VK: “He’s getting a worse bike and it’s a lesser chance of a championship next year as things stand, but if he’d had to accept a lesser bike from Ducati again that would have felt questionable.”

SP: “I imagine he’s convincing himself that he’s not going to a lesser bike and that the riders Aprilia has at the moment just aren’t as good as he is. That it will be like Pedro Acosta at KTM. He has to be going to Aprilia thinking he can win the championship there.

“Team principal Massimo Rivola has been open about how disappointed he is that Aprilia hasn’t got a title sponsor. I imagine part of the bet they’re making is that this will bring more sponsorship in, Aprilia will have more money to spend, reliability will be better as a result. There is obviously improvement to be made at Aprilia. Aleix Espargaro will have been convincing Martin that that’s not a problem and Rivola will be trying to secure as much extra budget as possible now.”

VK: “It feels like Aprilia’s the manufacturer that feels component wear and tear the most, and we’ve seen a consistent trend of its performances tailing off over a season.”

SP: “There are things that can easily be fixed by more resources.”
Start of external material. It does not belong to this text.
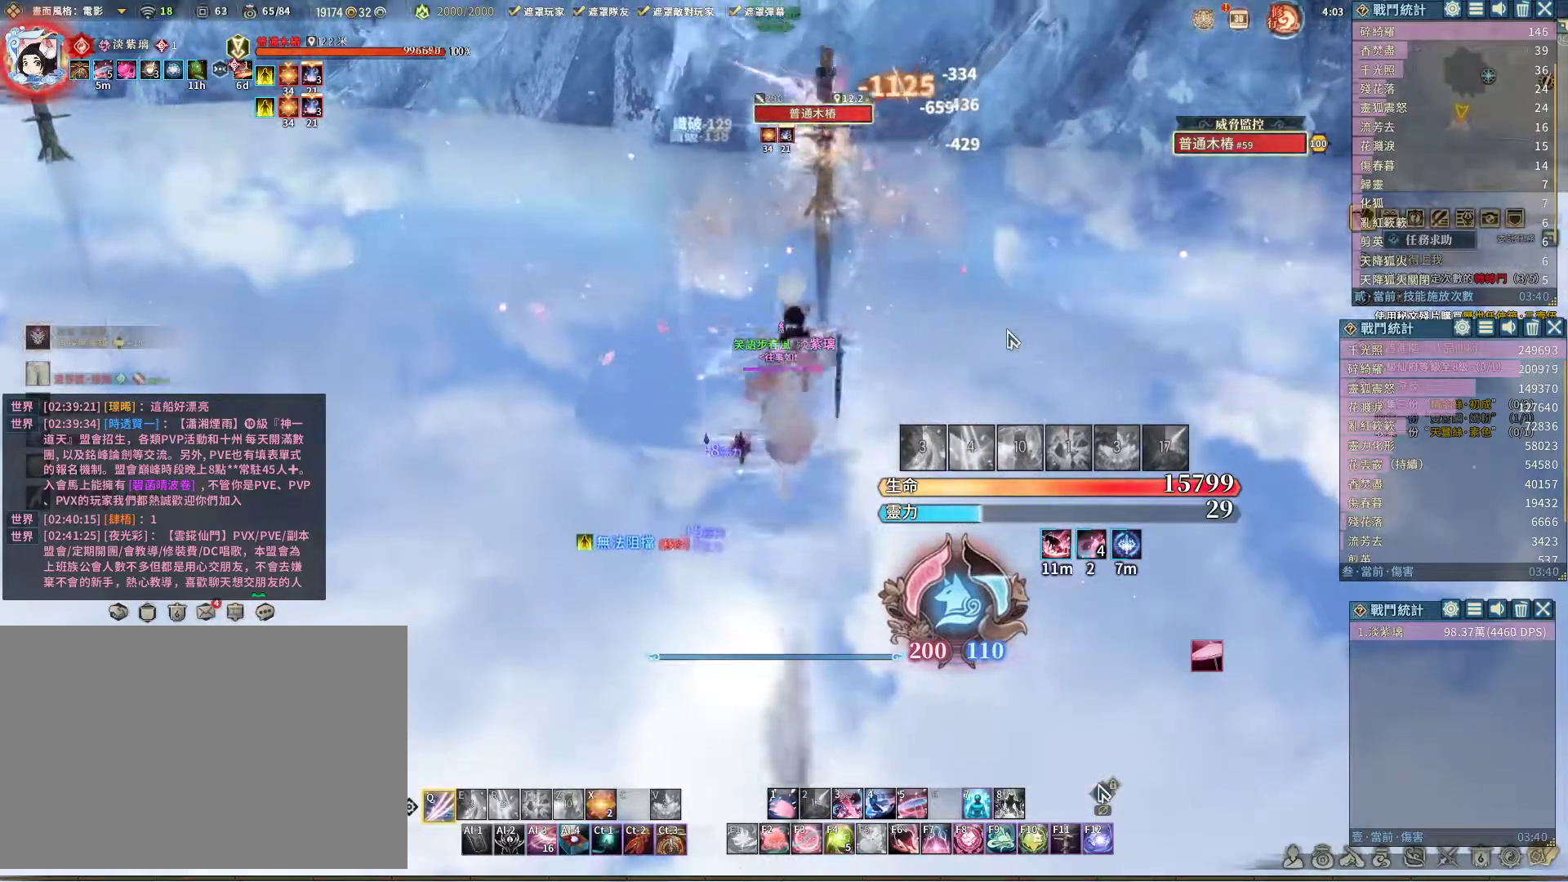
{"keys": [], "mouse": [], "events": [[217, "q", "up"], [250, "t", "down"], [333, "t", "up"]]}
VK: “But the RS-GP is also a bit finicky. We’ve seen almost all riders that have come into Aprilia have pretty long adaptation periods. Even though Martin is a phenomenal rider, there’s no certainty he’ll immediately click with the bike. He’ll click with it sooner rather than later, but I’m interested to see how it goes.”

WHAT WILL VINALES DO?

In the scramble to complete Martin’s deal, Aprilia admitted it forgot to tell current rider Maverick Vinales that the news was coming. It still hopes and intends to keep Vinales as Martin’s 2025 team-mate given it’s Aleix Espargaro’s retirement that has opened up the vacancy for Martin to move into. But will this unsettle Vinales?

SP: “Vinales is going to be very, very upset about finding out from social media and Aprilia were very sheepish about forgetting to tell him. He’s already been flirting with other manufacturers.

“Rivola tried to suggest that Vinales is ‘the captain’ in the team now, if he wants to be. But he also said, effectively, ‘If he doesn’t want to stay, we’ll find someone else’. I don’t think Aprilia is now out of the silly season. There are still games to play there.”

VK: “I do expect Vinales to stay. A lot of people on social media think Martin would immediately blow Vinales out of the water and take control of Aprilia. I’m not 100% on that.”